▸ What this task involves
Copy the lines from the one containing "Zach Sancken" up to and including the last line of the items, swapping "Black Night" for "Jet Black" and leaving everything else unchanged. Omit the pictures from your answer.

▸ Supplied material
[Start of Attachment]

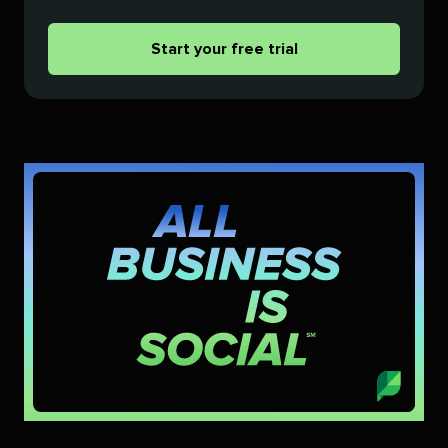
Start your free trial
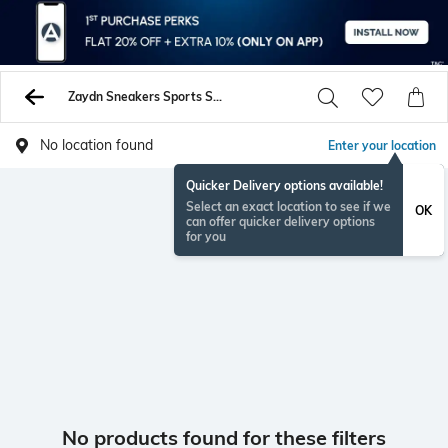
Zaydn Sneakers Sports Shoes
No location found
Enter your location
Quicker Delivery options available!
Select an exact location to see if we
OK
can offer quicker delivery options
for you
No products found for these filters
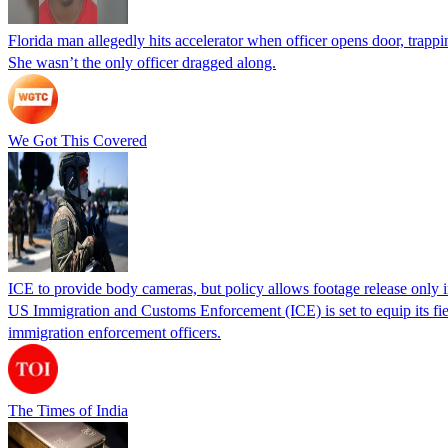
Florida man allegedly hits accelerator when officer opens door, trapp
She wasn’t the only officer dragged along.
We Got This Covered
ICE to provide body cameras, but policy allows footage release only in
US Immigration and Customs Enforcement (ICE) is set to equip its fie
immigration enforcement officers.
The Times of India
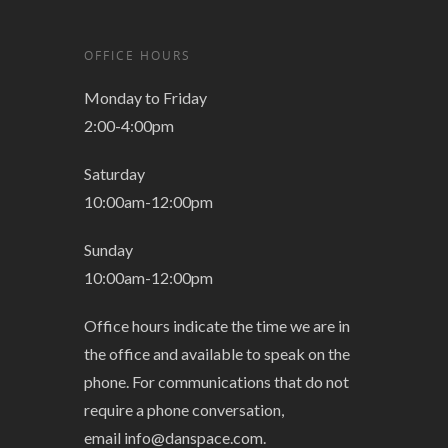
OFFICE HOURS
Monday to Friday
2:00-4:00pm
Saturday
10:00am-12:00pm
Sunday
10:00am-12:00pm
Office hours indicate the time we are in
the office and available to speak on the
phone. For communications that do not
require a phone conversation,
email
info@danspace.com
.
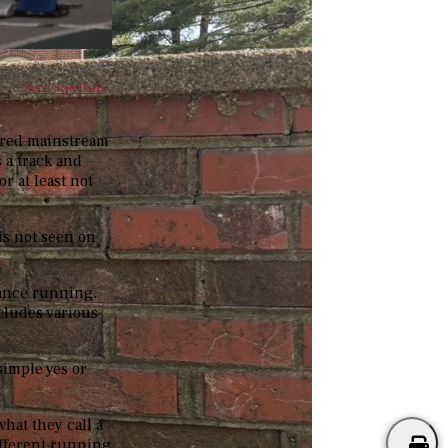
Zach Sancken
hered mainstream
 a track and
or at least not
 is not seen on
tance running.
ncludes various
simple yes or
what they call a
ifferent running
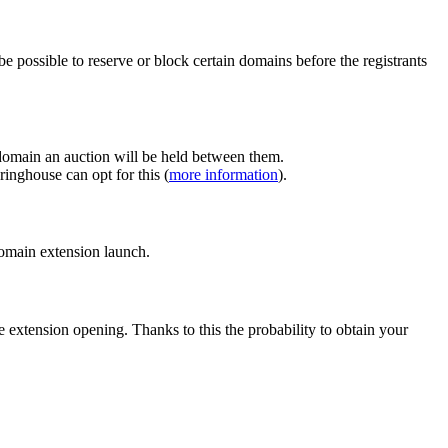
e possible to reserve or block certain domains before the registrants
 domain an auction will be held between them.
inghouse can opt for this (
more information
).
 domain extension launch.
e extension opening. Thanks to this the probability to obtain your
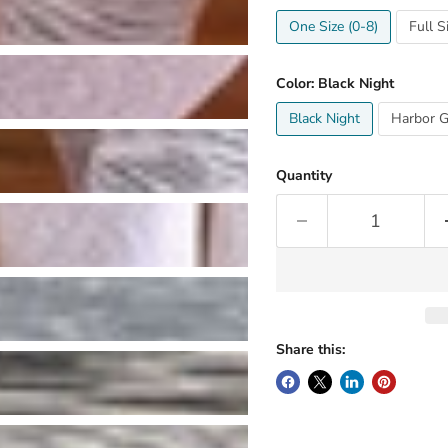
One Size (0-8)
Full S
Color:
Black Night
Black Night
Harbor G
Quantity
Share this:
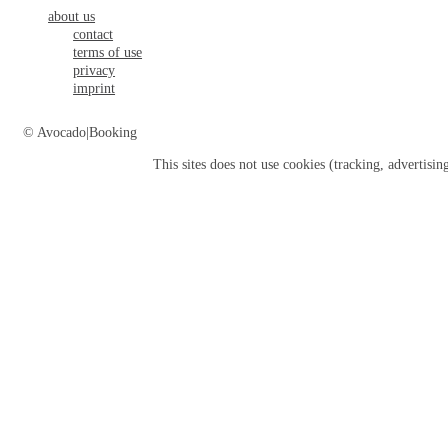
about us
contact
terms of use
privacy
imprint
© Avocado|Booking
This sites does not use
cookies
(tracking, advertisin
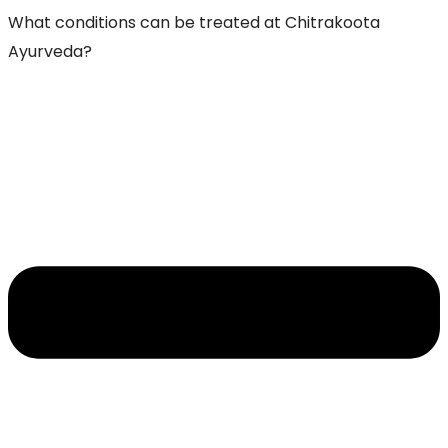
What conditions can be treated at Chitrakoota
Ayurveda?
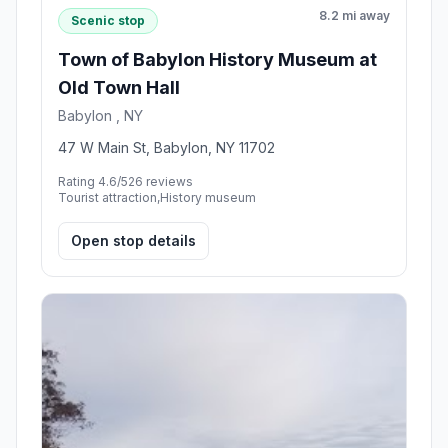
8.2 mi away
Scenic stop
Town of Babylon History Museum at
Old Town Hall
Babylon , NY
47 W Main St, Babylon, NY 11702
Rating 4.6/5
26 reviews
Tourist attraction,History museum
Open stop details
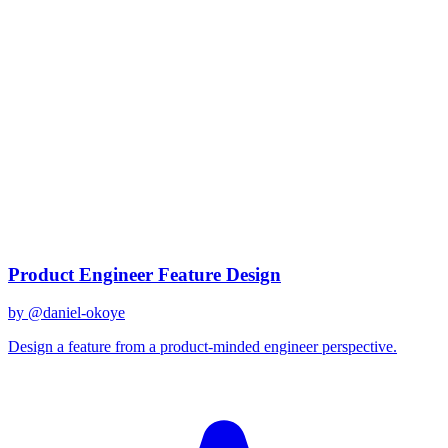
claude-opus-4.5
Prompts
Discover prompts optimized for
claude-opus-4.5
186
prompts
available
Top Prompts
Product Engineer Feature Design
by @
daniel-okoye
Design a feature from a product-minded engineer perspective.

[End of Attachment]

▸ Task solution
Zach Sancken
hered mainstream
 a track and
or at least not
 is not seen on
tance running.
ncludes various
simple yes or
what they call a
ifferent running
e possible to reserve or block certain domains before the registrants
 domain an auction will be held between them.
inghouse can opt for this (
more information
).
 domain extension launch.
e extension opening. Thanks to this the probability to obtain your
One Size (0-8)
Full S
Color:
Jet Black
Jet Black
Harbor G
Quantity
Share this:
about us
contact
terms of use
privacy
imprint
© Avocado|Booking
This sites does not use
cookies
(tracking, advertisin
What conditions can be treated at Chitrakoota
Ayurveda?
8.2 mi away
Scenic stop
Town of Babylon History Museum at
Old Town Hall
Babylon , NY
47 W Main St, Babylon, NY 11702
Rating 4.6/5
26 reviews
Tourist attraction,History museum
Open stop details
claude-opus-4.5
Prompts
Discover prompts optimized for
claude-opus-4.5
186
prompts
available
Top Prompts
Product Engineer Feature Design
by @
daniel-okoye
Design a feature from a product-minded engineer perspective.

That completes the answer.